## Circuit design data
⟨

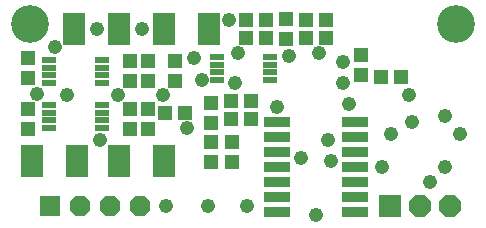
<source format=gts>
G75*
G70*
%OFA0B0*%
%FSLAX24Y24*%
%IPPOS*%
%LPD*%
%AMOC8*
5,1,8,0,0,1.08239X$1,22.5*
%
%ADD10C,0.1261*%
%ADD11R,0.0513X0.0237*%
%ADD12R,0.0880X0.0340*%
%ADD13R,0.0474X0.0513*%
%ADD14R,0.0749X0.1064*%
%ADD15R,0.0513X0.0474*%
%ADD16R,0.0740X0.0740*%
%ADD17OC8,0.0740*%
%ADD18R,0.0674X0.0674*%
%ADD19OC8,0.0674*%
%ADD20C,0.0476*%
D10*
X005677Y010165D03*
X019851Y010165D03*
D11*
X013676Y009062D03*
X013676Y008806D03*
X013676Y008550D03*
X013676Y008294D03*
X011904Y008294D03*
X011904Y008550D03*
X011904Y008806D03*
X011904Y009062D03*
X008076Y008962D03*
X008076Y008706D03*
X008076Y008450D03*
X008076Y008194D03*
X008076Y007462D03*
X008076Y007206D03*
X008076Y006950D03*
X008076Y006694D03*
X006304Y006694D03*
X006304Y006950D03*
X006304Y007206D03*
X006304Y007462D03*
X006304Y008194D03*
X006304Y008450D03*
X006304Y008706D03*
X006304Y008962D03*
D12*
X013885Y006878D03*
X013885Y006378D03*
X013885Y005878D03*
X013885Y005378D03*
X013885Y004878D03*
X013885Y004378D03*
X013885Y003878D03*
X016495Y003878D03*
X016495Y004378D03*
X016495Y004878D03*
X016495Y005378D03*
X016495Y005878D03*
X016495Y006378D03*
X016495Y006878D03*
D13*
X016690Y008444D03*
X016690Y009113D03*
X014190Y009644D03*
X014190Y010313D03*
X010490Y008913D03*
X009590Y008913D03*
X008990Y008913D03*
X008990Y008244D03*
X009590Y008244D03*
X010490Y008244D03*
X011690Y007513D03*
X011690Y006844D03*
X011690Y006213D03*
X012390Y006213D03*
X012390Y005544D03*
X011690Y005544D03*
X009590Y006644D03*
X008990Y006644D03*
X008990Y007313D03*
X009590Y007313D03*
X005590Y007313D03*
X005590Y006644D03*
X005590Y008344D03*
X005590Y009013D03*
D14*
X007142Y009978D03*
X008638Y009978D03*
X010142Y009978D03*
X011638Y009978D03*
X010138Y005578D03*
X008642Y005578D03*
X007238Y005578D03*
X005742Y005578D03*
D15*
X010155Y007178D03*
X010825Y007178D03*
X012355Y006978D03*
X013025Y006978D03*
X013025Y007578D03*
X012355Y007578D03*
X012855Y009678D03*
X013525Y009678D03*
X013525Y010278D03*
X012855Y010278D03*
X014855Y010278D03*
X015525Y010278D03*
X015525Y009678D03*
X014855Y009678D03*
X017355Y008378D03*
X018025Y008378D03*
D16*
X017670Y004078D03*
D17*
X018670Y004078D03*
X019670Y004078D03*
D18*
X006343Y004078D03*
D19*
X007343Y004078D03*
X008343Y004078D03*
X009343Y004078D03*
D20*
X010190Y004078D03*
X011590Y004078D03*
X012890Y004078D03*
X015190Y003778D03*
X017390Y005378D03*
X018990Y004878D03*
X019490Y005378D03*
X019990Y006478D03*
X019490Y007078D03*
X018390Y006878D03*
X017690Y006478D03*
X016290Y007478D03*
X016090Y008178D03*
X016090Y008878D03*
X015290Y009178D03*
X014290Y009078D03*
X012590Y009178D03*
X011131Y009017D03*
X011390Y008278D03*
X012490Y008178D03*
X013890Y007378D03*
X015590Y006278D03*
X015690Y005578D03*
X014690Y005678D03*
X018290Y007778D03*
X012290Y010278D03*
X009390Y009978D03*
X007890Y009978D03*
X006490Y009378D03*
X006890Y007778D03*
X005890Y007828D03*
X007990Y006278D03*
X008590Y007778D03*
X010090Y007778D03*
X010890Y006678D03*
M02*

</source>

⟩
⟨

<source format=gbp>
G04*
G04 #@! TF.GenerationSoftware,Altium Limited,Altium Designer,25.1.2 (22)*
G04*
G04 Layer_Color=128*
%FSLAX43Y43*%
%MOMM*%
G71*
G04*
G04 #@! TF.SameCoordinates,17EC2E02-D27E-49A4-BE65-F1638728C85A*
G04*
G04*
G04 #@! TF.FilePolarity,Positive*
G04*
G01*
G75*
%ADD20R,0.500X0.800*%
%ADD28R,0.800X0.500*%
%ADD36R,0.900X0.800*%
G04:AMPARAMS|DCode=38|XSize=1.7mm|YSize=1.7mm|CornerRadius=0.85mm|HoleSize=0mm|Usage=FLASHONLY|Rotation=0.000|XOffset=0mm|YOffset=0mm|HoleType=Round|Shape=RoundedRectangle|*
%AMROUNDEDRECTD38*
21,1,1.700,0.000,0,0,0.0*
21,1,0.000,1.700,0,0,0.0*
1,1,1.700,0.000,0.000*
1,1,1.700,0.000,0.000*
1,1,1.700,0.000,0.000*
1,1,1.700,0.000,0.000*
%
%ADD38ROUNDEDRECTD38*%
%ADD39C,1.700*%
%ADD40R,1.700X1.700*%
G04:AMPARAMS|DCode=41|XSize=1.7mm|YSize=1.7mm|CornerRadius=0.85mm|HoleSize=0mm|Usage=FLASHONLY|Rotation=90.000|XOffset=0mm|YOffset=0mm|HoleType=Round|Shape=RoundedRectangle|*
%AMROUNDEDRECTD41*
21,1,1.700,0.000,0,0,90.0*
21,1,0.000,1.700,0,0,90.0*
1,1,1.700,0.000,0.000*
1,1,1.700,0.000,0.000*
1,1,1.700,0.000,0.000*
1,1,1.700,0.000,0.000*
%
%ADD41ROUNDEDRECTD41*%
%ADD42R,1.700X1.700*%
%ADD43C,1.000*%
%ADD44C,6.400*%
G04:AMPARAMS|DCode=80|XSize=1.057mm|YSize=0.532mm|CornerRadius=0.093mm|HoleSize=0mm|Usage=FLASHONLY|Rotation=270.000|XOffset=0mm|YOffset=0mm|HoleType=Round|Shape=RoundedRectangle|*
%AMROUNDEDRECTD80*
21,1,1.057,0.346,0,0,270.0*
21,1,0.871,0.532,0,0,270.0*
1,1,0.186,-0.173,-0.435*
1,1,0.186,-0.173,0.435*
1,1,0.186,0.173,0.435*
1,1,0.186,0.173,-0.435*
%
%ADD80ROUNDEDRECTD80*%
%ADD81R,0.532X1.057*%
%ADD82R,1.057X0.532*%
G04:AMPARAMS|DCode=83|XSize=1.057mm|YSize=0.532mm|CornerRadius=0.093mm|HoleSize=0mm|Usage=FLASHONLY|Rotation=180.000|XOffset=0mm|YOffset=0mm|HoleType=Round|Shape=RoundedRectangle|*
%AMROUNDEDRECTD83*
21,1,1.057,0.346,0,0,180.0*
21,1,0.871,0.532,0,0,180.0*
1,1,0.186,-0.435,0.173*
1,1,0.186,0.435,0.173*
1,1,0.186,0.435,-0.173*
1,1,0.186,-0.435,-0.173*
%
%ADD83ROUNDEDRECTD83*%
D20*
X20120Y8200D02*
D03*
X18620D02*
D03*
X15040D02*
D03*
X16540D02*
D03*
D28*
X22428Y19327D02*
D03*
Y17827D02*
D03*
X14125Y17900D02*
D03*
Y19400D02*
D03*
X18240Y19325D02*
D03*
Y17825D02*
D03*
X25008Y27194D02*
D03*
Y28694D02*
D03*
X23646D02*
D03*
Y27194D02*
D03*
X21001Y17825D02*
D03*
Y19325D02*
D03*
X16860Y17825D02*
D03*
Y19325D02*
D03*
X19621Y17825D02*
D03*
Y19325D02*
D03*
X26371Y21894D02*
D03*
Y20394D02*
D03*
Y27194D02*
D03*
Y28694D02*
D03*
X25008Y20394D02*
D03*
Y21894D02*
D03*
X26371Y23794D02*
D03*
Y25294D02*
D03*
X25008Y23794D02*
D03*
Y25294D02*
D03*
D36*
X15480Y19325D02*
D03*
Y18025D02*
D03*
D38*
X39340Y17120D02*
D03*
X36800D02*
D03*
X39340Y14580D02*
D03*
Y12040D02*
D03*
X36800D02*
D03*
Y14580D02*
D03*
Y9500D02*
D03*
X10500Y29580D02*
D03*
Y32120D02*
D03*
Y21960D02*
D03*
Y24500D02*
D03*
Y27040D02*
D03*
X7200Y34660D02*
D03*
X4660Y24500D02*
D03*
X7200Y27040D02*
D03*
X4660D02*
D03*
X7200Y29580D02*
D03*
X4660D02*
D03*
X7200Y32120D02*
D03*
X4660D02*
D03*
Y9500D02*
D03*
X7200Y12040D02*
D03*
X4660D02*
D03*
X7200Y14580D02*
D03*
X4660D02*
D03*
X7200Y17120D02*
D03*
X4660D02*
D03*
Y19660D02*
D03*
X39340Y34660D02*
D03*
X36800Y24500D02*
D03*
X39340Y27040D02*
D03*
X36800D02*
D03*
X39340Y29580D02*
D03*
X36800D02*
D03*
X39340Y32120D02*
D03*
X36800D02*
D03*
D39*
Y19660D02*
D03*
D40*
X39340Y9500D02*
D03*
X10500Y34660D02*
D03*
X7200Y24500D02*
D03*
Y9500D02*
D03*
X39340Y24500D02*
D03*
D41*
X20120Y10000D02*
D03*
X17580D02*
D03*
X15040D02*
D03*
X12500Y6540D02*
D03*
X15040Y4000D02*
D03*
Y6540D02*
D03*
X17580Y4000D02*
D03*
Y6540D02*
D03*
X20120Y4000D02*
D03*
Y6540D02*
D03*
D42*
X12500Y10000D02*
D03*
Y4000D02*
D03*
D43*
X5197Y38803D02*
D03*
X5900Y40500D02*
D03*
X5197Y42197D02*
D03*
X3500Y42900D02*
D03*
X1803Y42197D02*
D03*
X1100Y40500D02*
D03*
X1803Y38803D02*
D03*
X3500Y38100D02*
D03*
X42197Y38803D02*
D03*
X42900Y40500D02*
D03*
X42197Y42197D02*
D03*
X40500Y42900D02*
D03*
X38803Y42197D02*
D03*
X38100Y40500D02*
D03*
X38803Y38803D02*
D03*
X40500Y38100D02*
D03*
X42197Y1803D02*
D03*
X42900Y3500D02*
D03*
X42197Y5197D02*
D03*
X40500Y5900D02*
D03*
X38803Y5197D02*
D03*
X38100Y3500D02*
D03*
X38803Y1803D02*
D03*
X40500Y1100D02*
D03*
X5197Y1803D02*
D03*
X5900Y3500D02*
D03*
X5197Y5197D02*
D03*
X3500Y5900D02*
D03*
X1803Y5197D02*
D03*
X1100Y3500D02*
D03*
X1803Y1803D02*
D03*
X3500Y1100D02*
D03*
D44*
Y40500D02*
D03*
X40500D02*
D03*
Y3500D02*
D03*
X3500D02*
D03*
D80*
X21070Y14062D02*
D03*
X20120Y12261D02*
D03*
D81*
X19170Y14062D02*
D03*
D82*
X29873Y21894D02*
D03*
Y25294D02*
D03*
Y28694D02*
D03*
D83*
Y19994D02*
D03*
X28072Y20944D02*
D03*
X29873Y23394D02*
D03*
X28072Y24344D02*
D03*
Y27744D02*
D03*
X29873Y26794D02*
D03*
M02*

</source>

⟩

## What you have to do
Tallying every line that holds the string "XOffset", report the total for the records and nothing else.

## Response area
4